Los Angeles County Museum of Art

Olmec Head Statue
One of the Colossal Olmec Head Carvings

During the Fall 2010 Semester CASAA sponsored a field trip to the Los Angeles County Museum of Art.

Students were able to witness Olmec artifacts up close and personal, some of which they had been learning about during Professor Reilly's Art and Archaeology of the Olmec class.

Los Angeles County Museum of Art (LACMA):  
With over 100,000 objects dating from ancient times to the present, the Los Angeles County Museum of Art (LACMA) is the largest art museum in the western United States. A museum of international stature as well as a vital part of Southern California, LACMA shares its vast collections through exhibitions, public programs, and research facilities that attract nearly a million visitors annually.

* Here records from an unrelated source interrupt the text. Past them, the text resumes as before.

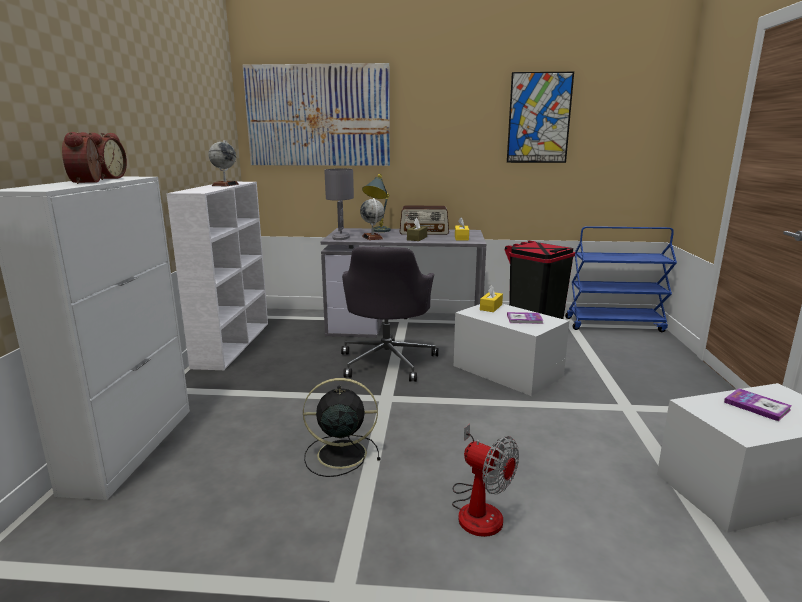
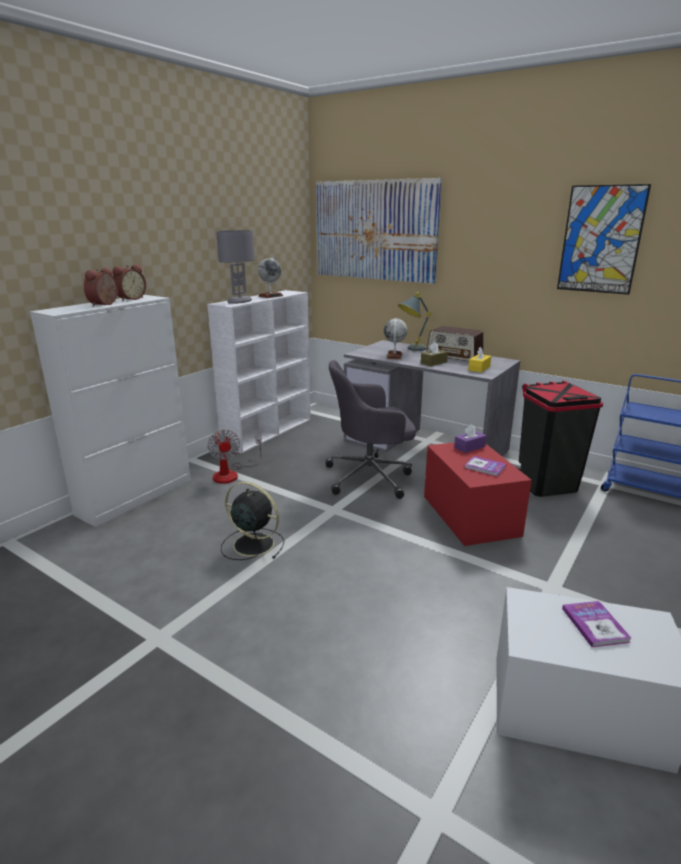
camera: 30 degrees right, 5 degrees up
grey table lamp [325,168,354,240] -> grey table lamp moved to [216,230,255,304]
grey office chair [341,247,438,382] -> grey office chair turned 45 degrees clockwise [325,360,416,499]
fan [452,424,519,537] -> fan moved to [207,430,262,484]
white storage box [454,304,569,396] -> red storage box [424,442,532,546]
yellow tissue box [480,285,503,312] -> purple tissue box [454,424,487,453]

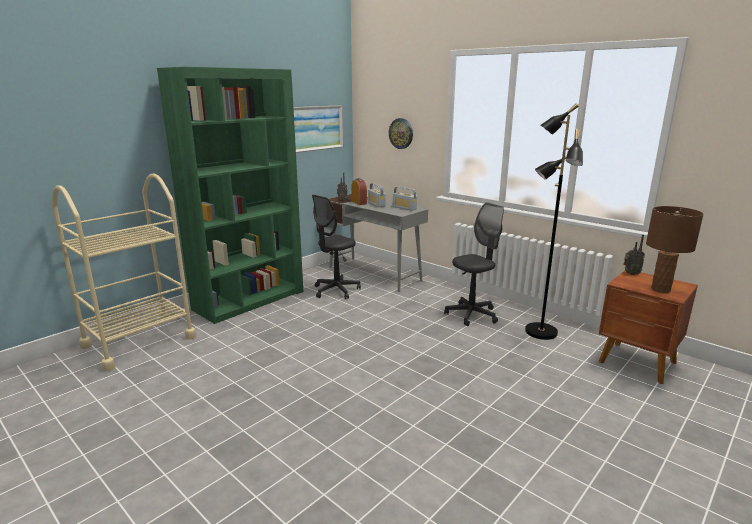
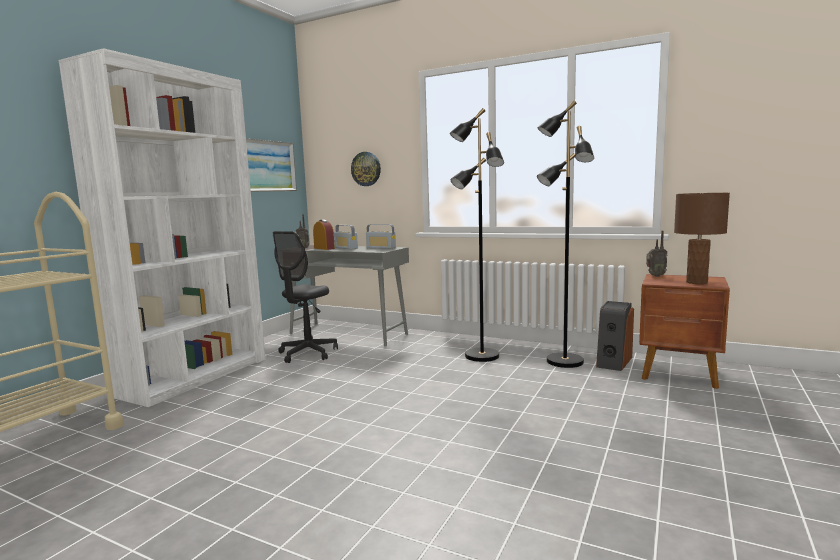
camera: 15 degrees left, 10 degrees down
green bookcase [157,67,303,324] -> white bookcase [59,48,266,407]
black office chair [444,202,504,326] -> black floor lamp [450,108,504,362]
none -> speaker [596,301,634,371]

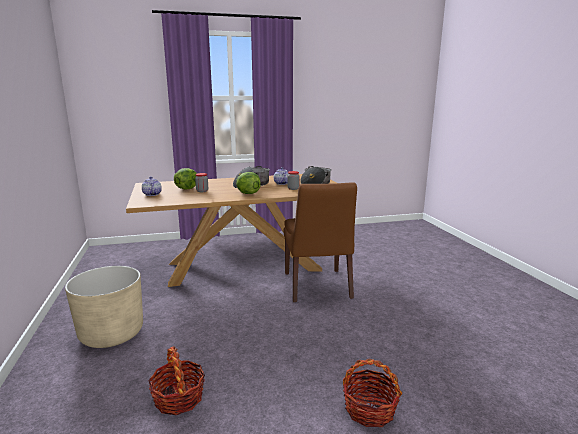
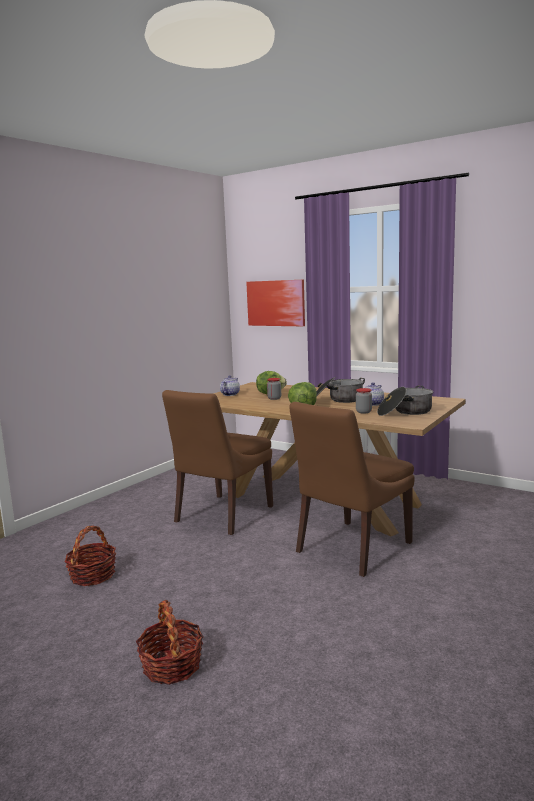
camera: 50 degrees right, 5 degrees down
beige planter [65,266,143,348] -> none
none -> brown chair [162,390,273,535]
none -> picture [246,280,305,326]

The "Olmec: Colossal Masterworks of Ancient Mexico" Exhibit:
Olmec civilization, which began sometime around 1400 BC, was centered in the Gulf Coast states of Veracruz and Tabasco. Olmec architects and artists produced the earliest monumental structures and sculptures in Mexico, including enormous basalt portrait heads of their rulers. The colossal sculptures that were present in the exhibition weigh between 7 and 10 tons each.

The exhibition also included small-scale jadeite objects that embody the symbolism of sacred and secular authority among the Olmec. Olmec artists were unsurpassed in their ability to work with this extremely hard stone, using elementary tools like chert, water and sand.

The event and exhibit was co-organized by Mexico’s Instituto Nacional de Antropología e Historia, LACMA, and the Fine Arts Museums of San Francisco.